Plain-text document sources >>

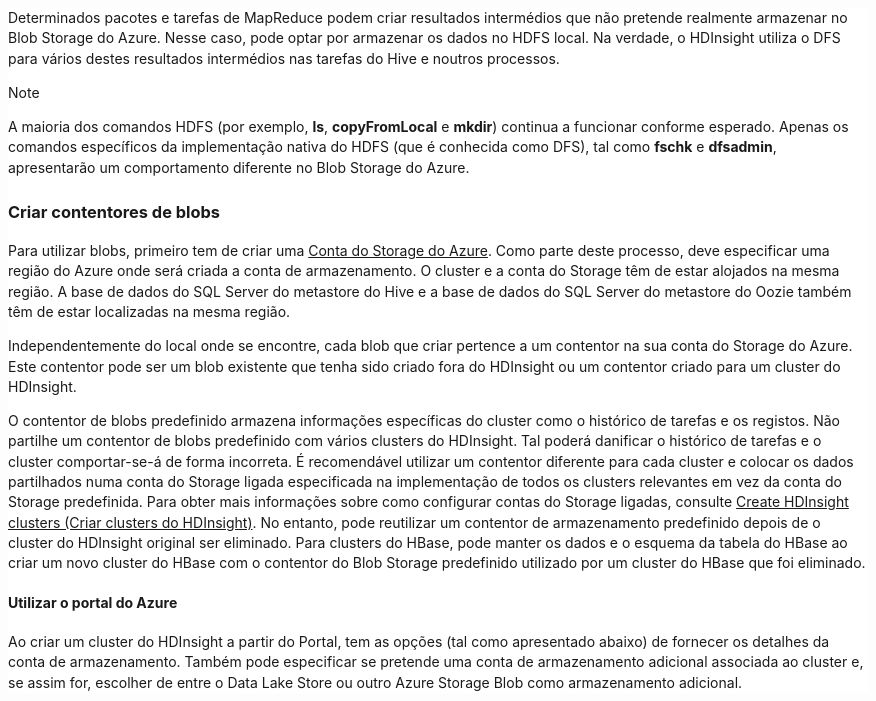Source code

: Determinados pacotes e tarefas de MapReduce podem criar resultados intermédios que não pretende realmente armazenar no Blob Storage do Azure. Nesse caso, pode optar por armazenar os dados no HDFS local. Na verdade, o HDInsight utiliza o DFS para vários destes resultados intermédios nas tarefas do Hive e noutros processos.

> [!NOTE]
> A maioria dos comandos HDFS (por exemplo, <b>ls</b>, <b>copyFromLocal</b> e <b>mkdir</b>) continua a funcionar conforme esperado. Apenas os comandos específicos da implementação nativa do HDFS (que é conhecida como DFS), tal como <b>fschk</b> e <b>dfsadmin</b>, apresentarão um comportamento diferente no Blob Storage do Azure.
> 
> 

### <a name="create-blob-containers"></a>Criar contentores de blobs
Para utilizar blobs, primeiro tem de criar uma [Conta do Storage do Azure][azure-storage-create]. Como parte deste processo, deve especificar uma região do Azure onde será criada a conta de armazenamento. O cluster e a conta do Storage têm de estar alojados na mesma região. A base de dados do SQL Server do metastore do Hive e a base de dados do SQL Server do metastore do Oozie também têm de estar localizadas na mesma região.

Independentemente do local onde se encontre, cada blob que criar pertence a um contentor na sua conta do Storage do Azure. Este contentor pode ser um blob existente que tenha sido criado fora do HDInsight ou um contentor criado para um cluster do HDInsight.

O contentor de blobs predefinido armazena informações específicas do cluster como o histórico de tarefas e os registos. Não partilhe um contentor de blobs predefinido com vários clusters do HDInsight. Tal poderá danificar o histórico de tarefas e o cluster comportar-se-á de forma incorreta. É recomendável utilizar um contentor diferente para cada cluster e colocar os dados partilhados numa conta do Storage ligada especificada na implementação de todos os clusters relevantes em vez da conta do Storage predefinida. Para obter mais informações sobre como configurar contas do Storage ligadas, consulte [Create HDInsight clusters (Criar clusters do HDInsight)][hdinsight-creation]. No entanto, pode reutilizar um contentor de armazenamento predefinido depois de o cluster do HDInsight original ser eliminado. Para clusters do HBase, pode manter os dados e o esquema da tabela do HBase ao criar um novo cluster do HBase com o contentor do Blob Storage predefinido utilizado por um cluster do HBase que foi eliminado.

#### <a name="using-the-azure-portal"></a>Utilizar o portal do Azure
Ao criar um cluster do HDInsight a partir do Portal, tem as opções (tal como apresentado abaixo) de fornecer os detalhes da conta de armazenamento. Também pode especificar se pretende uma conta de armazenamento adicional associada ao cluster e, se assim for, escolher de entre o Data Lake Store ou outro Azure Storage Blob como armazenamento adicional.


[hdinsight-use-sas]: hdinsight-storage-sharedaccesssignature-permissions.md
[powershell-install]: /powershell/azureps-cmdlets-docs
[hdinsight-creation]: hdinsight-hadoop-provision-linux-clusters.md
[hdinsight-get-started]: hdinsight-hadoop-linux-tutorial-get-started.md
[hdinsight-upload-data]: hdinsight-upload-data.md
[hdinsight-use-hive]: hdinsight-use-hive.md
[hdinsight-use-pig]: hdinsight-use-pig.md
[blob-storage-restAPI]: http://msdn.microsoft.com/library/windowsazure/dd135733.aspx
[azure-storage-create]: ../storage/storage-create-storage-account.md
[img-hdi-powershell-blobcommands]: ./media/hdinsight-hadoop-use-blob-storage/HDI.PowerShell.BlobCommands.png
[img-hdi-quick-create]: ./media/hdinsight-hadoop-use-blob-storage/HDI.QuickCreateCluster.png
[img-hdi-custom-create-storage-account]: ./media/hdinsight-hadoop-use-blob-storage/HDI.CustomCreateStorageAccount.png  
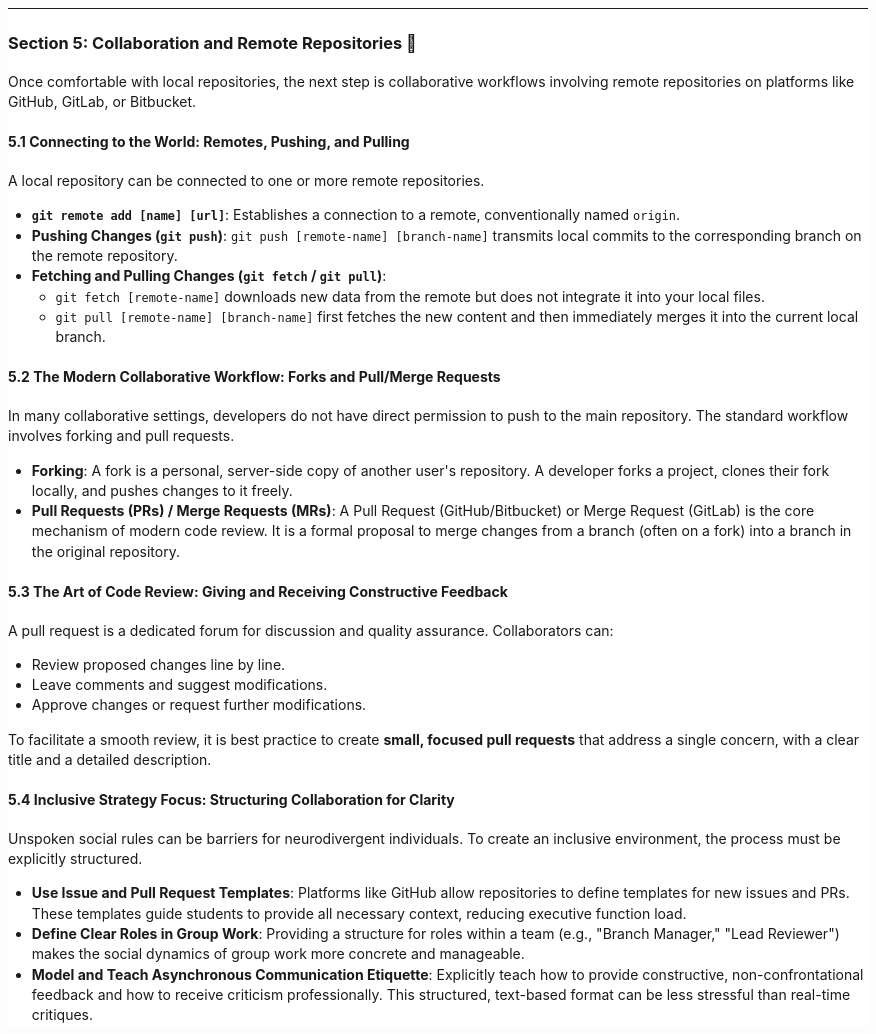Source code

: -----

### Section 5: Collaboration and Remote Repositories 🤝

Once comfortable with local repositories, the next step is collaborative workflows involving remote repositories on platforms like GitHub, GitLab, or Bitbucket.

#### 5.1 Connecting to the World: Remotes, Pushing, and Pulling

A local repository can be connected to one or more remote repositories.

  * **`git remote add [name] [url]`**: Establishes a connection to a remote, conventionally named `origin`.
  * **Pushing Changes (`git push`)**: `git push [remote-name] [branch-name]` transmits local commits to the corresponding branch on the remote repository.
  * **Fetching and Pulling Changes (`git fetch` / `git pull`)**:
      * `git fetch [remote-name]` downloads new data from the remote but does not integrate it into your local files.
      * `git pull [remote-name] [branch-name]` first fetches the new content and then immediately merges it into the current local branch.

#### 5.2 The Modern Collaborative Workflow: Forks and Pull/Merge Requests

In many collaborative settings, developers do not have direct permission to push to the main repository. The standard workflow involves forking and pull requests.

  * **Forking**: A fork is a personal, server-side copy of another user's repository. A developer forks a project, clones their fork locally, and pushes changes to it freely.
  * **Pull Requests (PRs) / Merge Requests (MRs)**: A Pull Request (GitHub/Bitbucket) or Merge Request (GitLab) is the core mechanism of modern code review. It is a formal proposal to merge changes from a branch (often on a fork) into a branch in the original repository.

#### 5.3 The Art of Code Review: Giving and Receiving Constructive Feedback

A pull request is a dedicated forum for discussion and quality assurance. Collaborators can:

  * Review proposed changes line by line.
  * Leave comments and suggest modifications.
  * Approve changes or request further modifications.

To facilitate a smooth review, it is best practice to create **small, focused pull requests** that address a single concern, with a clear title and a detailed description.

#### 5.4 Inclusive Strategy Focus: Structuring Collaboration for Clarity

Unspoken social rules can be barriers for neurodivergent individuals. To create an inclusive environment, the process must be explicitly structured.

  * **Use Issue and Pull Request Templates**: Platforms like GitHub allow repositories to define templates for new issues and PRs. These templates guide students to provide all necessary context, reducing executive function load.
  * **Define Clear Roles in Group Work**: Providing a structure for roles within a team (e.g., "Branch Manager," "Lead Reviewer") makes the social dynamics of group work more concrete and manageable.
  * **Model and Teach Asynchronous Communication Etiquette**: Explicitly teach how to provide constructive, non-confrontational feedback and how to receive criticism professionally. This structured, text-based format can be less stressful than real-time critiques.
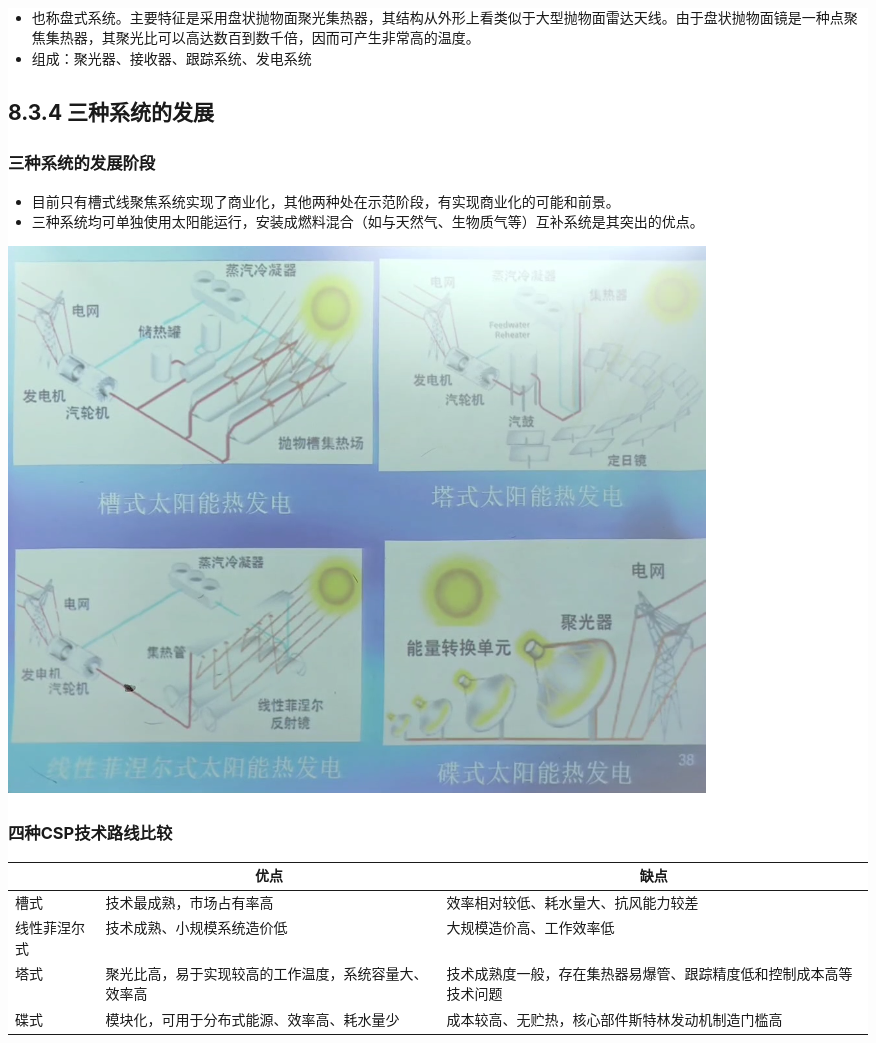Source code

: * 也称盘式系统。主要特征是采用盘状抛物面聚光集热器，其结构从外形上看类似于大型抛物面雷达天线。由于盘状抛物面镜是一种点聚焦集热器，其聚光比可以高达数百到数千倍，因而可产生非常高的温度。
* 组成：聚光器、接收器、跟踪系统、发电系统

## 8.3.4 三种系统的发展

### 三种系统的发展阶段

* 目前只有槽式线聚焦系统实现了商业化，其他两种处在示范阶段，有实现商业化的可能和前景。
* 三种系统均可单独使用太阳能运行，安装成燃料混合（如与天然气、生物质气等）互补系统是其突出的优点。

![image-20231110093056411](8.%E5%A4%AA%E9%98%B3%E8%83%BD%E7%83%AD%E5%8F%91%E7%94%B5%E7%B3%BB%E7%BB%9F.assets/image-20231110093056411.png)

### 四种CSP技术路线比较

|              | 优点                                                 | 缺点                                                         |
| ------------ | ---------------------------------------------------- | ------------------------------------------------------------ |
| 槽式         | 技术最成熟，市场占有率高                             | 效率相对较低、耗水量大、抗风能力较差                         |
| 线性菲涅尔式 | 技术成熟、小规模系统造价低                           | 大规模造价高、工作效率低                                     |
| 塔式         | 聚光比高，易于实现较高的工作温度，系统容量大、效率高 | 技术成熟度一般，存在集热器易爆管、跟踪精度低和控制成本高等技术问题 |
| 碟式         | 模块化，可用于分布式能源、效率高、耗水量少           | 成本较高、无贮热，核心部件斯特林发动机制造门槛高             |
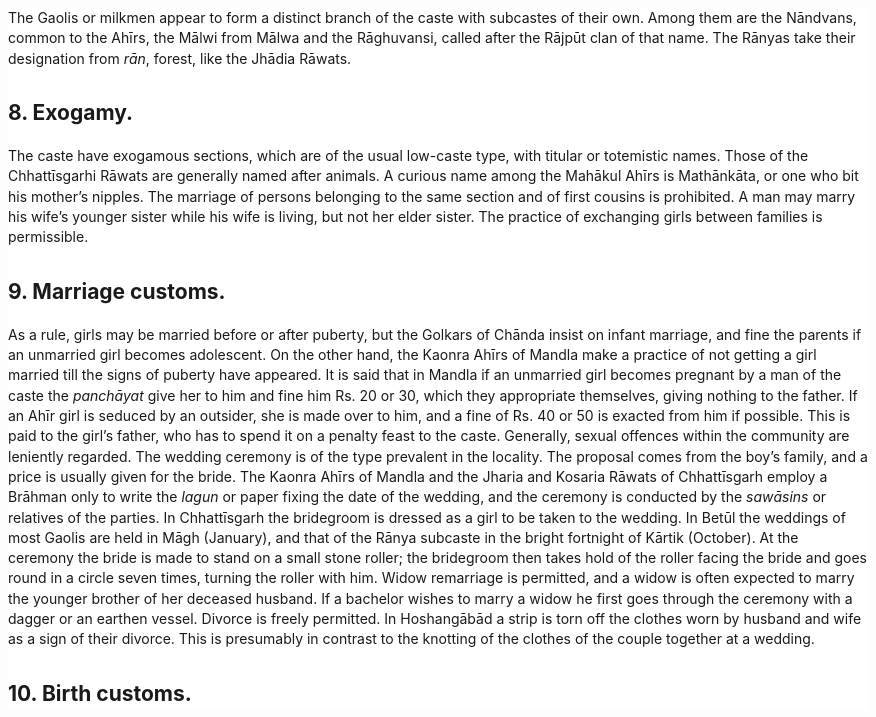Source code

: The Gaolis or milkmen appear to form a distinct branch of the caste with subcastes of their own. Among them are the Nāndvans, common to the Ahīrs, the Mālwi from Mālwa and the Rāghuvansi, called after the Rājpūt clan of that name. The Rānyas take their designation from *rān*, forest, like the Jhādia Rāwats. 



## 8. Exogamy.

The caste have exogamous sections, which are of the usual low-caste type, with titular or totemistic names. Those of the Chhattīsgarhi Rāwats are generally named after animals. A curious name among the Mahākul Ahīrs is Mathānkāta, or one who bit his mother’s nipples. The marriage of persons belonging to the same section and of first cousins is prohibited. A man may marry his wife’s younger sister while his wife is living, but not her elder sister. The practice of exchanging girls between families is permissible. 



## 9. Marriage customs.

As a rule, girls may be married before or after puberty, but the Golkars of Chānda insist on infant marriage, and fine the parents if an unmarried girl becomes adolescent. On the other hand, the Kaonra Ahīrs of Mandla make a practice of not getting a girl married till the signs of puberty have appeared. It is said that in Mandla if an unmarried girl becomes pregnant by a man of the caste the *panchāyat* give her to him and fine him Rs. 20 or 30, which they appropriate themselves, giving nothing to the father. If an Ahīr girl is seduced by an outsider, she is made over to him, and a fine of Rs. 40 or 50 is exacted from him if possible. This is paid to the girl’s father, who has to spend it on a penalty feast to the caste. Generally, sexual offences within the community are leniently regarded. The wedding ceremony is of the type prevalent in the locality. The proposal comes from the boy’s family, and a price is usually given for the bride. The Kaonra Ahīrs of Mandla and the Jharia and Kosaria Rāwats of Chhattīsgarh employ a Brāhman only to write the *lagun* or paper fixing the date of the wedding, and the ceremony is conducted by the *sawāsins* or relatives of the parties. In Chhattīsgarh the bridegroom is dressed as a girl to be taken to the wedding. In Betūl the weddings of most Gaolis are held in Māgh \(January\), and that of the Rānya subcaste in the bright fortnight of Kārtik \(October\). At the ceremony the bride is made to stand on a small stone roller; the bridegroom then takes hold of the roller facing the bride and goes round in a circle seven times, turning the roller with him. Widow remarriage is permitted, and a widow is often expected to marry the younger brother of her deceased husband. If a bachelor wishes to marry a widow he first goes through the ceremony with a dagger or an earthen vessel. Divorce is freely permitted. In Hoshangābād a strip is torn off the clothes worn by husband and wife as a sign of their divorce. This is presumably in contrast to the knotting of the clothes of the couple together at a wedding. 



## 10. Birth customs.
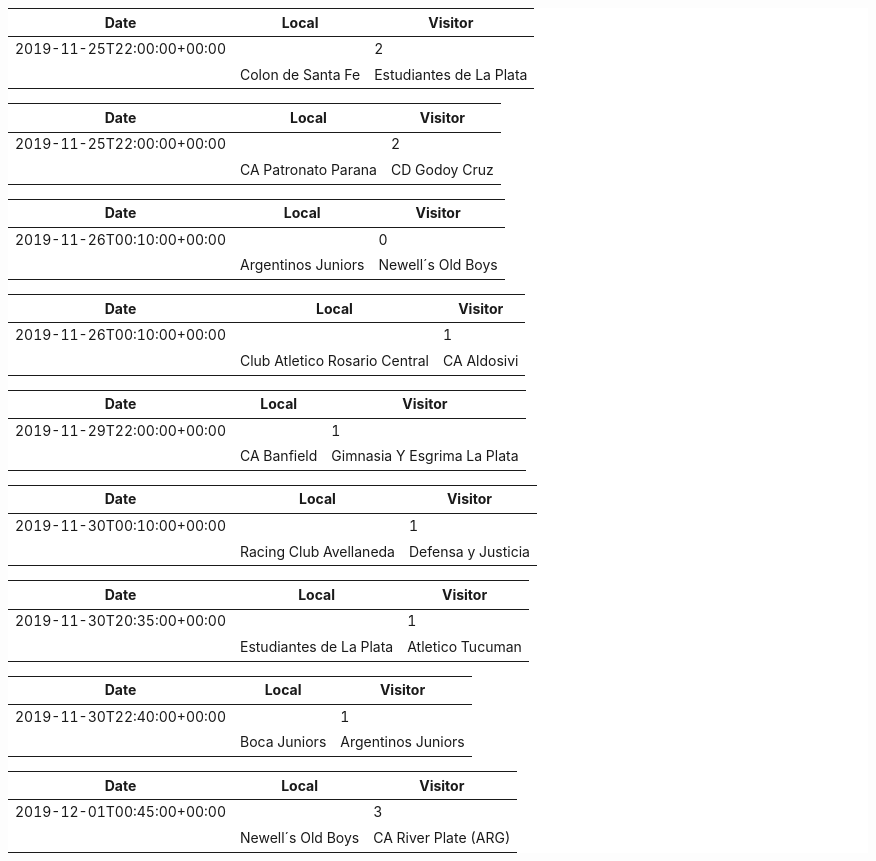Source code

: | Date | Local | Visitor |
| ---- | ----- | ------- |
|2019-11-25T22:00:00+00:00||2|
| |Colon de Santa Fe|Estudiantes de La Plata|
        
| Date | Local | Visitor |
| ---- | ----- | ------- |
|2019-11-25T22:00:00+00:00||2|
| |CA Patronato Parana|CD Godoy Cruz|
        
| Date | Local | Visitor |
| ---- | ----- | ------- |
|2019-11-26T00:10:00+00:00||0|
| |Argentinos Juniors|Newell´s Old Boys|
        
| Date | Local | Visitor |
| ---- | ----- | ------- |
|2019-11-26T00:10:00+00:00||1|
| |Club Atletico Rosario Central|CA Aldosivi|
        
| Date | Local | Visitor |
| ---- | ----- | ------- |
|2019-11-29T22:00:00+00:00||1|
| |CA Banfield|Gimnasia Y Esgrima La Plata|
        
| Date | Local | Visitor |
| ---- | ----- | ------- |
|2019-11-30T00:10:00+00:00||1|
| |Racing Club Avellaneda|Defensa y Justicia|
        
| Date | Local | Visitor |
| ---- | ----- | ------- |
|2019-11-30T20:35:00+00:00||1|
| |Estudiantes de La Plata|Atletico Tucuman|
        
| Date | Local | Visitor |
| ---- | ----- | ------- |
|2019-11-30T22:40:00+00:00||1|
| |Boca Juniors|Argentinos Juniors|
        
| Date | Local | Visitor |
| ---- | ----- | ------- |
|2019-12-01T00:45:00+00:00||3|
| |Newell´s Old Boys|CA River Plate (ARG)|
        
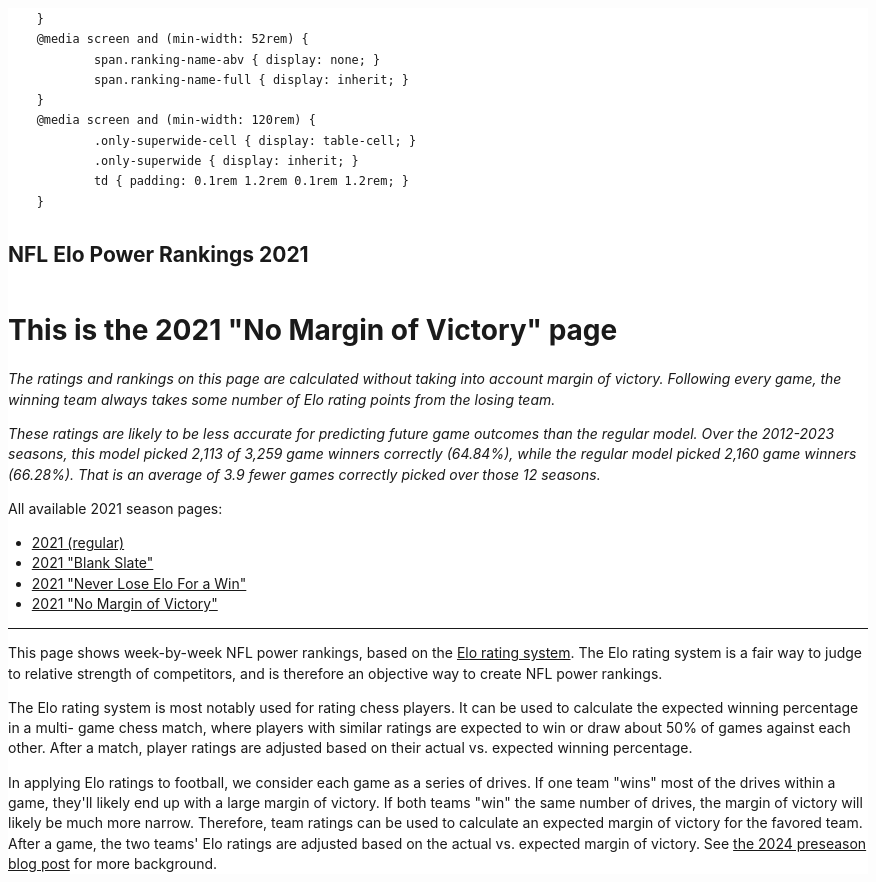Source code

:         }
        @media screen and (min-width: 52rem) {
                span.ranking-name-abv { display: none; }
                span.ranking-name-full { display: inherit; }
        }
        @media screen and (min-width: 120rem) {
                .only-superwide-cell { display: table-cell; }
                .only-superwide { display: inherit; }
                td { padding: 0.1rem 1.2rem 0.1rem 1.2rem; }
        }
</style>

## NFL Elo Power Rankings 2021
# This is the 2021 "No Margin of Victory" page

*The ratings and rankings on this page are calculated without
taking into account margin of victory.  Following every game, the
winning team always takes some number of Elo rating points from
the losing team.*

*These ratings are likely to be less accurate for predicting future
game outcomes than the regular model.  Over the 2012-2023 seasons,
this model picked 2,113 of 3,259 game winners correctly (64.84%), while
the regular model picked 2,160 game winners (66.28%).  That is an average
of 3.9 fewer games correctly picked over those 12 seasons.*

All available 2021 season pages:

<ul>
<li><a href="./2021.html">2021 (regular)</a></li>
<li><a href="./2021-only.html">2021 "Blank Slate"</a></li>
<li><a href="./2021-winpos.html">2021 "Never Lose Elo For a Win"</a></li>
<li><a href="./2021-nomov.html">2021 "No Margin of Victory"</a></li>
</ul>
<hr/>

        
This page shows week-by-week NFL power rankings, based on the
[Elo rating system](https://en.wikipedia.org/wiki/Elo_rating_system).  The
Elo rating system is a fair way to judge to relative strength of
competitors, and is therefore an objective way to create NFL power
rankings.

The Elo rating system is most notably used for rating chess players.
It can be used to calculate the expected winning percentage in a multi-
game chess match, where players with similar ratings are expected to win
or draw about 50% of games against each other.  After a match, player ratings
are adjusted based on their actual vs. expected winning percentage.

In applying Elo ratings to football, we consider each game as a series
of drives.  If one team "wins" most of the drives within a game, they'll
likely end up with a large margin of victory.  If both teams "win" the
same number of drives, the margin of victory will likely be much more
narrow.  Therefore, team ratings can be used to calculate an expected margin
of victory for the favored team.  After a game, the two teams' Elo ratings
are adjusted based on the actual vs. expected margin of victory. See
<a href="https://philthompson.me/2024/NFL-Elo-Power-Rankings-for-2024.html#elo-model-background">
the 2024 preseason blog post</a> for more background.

EXERCISE REQUIREMENTS >> Copy all the lines above that hold the string "customs".

SOLVED PROBLEM >>
## 9. Marriage customs.
## 10. Birth customs.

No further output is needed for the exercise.